Tammy Thornton revisits The Shining with a fresh pair of eyes.
I want to be clear from the start, I love a good horror film. Of all genres, psychological, blood and gore, paranormal, the whole shebang. And I watched quite a few horror films as a youngster, hid behind the cushion, and watching guiltily as I knew my mam would not allow me to watch films that were not “age appropriate.
So I decided to start rewatching what we now call the classics. And not just in horror genres, but all kinds of iconic movies that still to this day, were huge box office successes, and major talking points in the entertainment industry.
The Shining was a huge favourite of mine growing up. I loved the idea of an alcoholic writer going slightly mad in a crazy old hotel, holed up in a snowstorm and a child that was also slightly disturbed, either by his surroundings or his own childhood issues, and his wife running for her life.
What I didn’t realise until very recently were the issues surrounding the filming of this iconic horror movie, with particular reference to Shelley Duvall.
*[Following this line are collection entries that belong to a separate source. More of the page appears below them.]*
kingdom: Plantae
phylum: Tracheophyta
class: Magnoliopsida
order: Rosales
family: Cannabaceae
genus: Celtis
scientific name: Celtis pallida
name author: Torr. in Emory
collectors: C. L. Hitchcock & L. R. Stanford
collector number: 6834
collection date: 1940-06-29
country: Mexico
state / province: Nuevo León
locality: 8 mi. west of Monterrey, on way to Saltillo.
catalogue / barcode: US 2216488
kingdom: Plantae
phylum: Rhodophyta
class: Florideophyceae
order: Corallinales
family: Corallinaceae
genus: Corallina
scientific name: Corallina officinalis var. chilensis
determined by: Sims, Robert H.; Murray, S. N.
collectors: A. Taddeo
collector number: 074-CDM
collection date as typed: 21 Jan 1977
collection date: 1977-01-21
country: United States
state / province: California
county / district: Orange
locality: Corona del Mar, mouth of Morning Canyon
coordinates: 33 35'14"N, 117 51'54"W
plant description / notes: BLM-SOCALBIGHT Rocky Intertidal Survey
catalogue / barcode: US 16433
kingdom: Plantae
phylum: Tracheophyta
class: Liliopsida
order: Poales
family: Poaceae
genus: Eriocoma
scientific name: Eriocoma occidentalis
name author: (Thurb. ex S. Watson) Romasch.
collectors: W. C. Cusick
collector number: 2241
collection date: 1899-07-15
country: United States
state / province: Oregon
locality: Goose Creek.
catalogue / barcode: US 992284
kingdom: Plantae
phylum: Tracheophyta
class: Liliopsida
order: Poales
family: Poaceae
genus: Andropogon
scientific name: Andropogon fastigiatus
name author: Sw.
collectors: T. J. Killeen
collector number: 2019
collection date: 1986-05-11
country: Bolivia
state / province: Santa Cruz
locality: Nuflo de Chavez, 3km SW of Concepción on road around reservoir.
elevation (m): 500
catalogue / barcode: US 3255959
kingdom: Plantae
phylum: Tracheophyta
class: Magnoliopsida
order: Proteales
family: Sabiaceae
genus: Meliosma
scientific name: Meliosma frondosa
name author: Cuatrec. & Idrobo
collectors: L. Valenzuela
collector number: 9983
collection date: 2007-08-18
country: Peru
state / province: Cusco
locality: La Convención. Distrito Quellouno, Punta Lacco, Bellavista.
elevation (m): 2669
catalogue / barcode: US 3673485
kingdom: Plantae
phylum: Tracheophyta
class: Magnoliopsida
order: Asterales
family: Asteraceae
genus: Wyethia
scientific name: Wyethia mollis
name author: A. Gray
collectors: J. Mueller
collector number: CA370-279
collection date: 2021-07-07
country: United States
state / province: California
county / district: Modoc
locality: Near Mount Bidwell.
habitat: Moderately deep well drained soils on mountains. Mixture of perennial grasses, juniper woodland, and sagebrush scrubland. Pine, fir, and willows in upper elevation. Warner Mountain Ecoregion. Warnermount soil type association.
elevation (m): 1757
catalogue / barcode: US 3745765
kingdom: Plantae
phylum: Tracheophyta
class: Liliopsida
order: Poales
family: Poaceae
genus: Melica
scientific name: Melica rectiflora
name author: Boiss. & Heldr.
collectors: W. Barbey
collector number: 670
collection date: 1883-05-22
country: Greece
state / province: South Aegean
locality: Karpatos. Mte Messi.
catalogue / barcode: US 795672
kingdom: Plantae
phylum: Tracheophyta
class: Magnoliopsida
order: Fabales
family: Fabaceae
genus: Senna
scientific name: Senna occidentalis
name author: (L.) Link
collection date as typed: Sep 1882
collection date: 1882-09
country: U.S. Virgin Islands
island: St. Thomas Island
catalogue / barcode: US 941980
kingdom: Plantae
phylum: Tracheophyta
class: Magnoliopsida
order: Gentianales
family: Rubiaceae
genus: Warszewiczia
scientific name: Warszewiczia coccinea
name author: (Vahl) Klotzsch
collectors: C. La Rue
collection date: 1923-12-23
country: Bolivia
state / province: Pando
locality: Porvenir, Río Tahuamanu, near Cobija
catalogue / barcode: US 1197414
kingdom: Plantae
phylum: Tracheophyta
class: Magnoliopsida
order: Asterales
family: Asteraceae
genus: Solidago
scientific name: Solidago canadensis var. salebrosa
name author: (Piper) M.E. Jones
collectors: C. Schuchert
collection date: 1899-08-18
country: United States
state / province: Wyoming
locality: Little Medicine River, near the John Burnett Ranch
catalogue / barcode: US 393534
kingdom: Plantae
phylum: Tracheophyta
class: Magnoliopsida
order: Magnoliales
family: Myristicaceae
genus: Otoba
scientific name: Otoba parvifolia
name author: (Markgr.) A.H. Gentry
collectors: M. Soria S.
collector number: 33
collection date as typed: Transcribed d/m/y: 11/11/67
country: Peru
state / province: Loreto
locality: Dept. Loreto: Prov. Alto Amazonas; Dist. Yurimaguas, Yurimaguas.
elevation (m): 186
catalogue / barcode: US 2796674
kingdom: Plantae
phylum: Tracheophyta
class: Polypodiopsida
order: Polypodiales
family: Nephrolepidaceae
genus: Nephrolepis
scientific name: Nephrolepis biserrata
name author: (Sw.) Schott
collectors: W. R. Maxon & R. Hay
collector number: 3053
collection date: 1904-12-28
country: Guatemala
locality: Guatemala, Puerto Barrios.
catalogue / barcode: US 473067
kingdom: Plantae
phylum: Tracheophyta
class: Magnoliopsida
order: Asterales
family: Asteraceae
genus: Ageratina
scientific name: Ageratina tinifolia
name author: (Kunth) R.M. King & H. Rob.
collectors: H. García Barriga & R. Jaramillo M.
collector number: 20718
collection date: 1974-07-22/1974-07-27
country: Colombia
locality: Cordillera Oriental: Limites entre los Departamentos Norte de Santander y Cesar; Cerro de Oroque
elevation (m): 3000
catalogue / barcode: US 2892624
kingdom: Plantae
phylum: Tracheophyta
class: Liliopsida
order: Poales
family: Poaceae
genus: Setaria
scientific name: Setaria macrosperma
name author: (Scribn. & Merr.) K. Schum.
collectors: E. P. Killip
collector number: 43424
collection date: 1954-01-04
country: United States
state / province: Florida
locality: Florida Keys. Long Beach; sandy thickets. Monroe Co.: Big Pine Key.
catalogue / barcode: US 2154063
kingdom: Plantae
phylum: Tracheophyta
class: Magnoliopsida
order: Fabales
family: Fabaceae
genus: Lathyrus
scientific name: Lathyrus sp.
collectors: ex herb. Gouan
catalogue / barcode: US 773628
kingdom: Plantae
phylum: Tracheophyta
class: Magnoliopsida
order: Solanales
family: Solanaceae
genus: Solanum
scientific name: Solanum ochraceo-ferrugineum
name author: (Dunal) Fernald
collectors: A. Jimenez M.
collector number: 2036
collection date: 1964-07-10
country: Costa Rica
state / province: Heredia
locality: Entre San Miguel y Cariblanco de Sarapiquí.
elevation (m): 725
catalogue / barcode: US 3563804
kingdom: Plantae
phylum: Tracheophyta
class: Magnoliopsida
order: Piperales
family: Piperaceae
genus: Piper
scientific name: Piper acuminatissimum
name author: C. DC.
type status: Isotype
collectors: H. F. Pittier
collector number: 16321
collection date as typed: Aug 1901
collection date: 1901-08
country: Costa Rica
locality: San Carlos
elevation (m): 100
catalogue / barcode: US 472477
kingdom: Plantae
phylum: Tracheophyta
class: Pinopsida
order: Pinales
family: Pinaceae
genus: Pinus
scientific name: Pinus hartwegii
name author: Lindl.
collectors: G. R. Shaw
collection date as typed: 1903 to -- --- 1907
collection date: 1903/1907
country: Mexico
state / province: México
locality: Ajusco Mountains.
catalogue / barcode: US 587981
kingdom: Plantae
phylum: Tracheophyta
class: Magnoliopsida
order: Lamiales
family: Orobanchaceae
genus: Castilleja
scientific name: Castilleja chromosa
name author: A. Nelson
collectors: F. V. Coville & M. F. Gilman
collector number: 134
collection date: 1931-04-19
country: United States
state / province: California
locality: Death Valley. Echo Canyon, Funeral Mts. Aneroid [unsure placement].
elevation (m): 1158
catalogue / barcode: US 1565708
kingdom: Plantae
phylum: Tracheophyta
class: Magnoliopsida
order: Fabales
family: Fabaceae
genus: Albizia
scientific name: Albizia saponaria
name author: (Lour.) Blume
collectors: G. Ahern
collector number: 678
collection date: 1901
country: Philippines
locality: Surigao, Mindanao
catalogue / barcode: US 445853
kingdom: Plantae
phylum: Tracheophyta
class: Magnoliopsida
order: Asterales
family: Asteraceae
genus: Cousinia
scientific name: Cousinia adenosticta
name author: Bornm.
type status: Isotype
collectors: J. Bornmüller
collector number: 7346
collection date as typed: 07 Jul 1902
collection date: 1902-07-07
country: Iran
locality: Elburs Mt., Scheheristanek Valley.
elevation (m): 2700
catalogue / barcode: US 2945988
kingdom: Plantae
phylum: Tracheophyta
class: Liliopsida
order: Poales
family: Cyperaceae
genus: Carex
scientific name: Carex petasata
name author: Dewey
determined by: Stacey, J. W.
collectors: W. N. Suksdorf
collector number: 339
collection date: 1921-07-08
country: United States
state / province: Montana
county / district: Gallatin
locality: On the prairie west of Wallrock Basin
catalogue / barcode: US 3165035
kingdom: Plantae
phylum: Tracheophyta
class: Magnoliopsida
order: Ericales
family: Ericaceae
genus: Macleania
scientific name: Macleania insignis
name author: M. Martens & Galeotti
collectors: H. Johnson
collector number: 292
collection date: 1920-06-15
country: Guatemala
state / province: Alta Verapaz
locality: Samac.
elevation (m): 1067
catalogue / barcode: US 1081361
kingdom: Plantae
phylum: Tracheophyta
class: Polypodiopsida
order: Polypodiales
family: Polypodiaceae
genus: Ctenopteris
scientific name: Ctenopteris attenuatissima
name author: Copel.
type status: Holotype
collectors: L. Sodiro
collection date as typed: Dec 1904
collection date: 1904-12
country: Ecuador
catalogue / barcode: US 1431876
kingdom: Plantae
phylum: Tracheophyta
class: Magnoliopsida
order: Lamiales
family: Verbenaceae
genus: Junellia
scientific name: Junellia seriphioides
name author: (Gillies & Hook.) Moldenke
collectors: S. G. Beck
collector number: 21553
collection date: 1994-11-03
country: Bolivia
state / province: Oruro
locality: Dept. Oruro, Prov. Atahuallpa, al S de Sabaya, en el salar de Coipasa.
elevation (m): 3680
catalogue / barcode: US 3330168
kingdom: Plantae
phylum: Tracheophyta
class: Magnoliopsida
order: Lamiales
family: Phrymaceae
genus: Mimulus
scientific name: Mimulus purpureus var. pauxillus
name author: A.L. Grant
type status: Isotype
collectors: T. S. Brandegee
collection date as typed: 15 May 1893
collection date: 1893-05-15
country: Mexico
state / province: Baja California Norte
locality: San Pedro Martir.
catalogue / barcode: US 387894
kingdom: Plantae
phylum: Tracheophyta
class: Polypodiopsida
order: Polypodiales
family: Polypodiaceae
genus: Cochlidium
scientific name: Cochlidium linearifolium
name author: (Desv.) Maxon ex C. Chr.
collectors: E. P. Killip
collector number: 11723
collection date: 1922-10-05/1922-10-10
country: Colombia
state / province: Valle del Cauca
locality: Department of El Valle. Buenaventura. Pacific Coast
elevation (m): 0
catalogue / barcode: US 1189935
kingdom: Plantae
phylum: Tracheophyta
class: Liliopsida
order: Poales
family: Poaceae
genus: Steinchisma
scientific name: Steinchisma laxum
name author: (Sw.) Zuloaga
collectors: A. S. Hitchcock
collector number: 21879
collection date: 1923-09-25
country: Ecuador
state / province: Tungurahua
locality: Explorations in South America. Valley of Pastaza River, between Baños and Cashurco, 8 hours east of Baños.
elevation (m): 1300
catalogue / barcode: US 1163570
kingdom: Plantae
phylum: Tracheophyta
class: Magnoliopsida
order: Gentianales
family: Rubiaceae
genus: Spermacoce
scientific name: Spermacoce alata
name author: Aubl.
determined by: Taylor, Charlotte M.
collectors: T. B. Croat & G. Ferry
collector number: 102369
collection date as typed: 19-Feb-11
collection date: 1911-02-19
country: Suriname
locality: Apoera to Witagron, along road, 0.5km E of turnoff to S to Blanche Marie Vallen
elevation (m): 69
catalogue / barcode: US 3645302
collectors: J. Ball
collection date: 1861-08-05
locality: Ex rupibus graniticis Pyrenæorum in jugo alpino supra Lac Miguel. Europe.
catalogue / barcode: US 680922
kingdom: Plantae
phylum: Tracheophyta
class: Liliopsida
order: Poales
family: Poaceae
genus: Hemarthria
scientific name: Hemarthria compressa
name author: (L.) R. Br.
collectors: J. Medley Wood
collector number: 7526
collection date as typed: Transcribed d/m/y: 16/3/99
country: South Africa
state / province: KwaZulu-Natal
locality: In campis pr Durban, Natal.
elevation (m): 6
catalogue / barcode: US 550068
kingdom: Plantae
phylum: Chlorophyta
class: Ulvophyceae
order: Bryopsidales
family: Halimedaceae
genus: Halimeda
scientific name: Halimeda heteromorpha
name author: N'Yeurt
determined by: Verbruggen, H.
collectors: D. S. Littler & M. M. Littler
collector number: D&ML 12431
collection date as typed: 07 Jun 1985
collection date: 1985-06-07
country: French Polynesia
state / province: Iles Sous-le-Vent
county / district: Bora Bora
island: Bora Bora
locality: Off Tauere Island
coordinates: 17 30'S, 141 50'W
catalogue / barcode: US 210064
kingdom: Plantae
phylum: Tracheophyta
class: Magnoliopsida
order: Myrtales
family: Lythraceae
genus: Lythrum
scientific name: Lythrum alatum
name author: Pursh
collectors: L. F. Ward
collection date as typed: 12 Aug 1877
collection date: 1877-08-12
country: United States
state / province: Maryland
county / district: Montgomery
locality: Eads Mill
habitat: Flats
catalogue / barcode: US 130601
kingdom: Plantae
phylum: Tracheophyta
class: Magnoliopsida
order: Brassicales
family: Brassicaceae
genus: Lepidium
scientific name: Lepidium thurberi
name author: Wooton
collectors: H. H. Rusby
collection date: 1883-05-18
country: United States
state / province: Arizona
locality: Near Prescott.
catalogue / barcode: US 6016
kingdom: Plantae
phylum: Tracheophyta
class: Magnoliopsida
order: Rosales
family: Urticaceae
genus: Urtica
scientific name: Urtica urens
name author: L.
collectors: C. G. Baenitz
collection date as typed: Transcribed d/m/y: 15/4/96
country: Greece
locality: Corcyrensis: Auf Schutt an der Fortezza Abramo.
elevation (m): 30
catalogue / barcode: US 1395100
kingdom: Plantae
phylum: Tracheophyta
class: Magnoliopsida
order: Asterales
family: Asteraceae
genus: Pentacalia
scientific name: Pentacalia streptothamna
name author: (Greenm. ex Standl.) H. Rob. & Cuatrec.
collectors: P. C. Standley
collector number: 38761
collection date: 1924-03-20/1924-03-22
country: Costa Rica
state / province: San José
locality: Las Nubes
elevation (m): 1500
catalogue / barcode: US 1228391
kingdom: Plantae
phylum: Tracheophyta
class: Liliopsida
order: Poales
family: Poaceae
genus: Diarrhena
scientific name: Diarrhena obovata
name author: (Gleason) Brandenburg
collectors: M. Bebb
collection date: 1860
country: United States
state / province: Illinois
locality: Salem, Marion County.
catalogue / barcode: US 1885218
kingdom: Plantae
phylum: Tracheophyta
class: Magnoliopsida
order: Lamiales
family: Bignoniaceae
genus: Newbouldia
After some research, I discovered director Stanley Kubrick was such a “perfectionist” (I’d use other choice words actually), in ensuring the character Wendy was believable in her fear of her husband, that she was subjected to intense emotional and psychological abuse during her time filming. Other tactics he used are well documented, but to name a few, isolating her from other crew members, insisting they ignore her completely, cutting her lines, changing the script and ridiculous long days of filming with little or no rest.
He was consistently and solely responsible for her being in a permanent state of anxiety and torment, just to get his money shot, the infamous swinging of the baseball bat, which took 127 takes. In fact, Shelley Duvall was treated so appallingly and cruelly during this film, clumps of her hair fell out. She was continually gaslighted by Kubrick, with him her and her ideas were worthless and that she was wasting everyone’s time on set.
Fast forward 40 years, and as I rewatch this film, I have an horrendously uncomfortable feeling that what I’m now watching is nothing more than a systematic abuse. Shelley isn’t acting in the famous baseball scene, she is in genuine distress, her tears are real, her fear is palpable. But it’s not acting. This is watching a gruesome act of the cruellest form of abuse (while under contract) and we’re calling it entertainment.
Let’s be clear. This is not entertainment, this is us as an audience accepting, and even revelling in a woman in the deep depths of trauma, exhaustion and terror, and justifying it in our own minds that she’s an actress and it’s okay. That’s her job, and what a great actress she was.
There are quotes all over the internet of Kubrick telling the crew not to give Duvall any sympathy. Let’s also remind ourselves it is no coincidence that since that film, Duvall has lived a life as a recluse and suffered mental health issues. However, she is still forgiving and accepting when she talks of Kubrick, which would suggest she is still traumatised by her treatment.
Stephen King, on the other hand, maintains his disgust at what Kubrick did to the character of Wendy Torrance:
One of the most misogynistic characters ever put on film. She’s basically just there to scream and be stupid and that’s not the woman that I wrote about. [Stephen King]
So, the question remains. How far are we willing to go to be entertained, what are our limits, even when we know the back story of such an abusive tale? What will we accept as a general audience, and as individuals, or dismiss, just because we don’t want to question it? Are we blissfully unaware or acting deliberately ignorant, because it doesn’t actually directly affect us, it happened years ago, it was a different time; choose your own excuse on that one.
But it affected me. Directly and indirectly.
If a man treated a woman like this in today’s workplace, there would be an uproar. The industry has started taking on-set abuse very seriously – though there’s a long way to go. Just because something happened years ago, and was allegedly for that all-important cause i.e. a movie, for our entertainment, does that make it right now?
Any form of abuse towards anybody is wrong, I think we can all recognise that, but our personal levels of acceptance now have to be questioned. The world has changed since 1980, of course we know this. We understand emotional and psychological abuse better than ever. We know what gaslighting and coercive control looks like. And yet we are still complying and accepting this type of behaviour as a society, as it presents itself in all forms of entertainment.
The Staunch Test has coined a new term for films and TV dramas where the director abuses and torments his cast, male or female, for the sake of his ‘art’. We call them ‘Scourge movies’. A scourge is a horsewhip, or the person who causes trouble or suffering. That seems an appropriate term.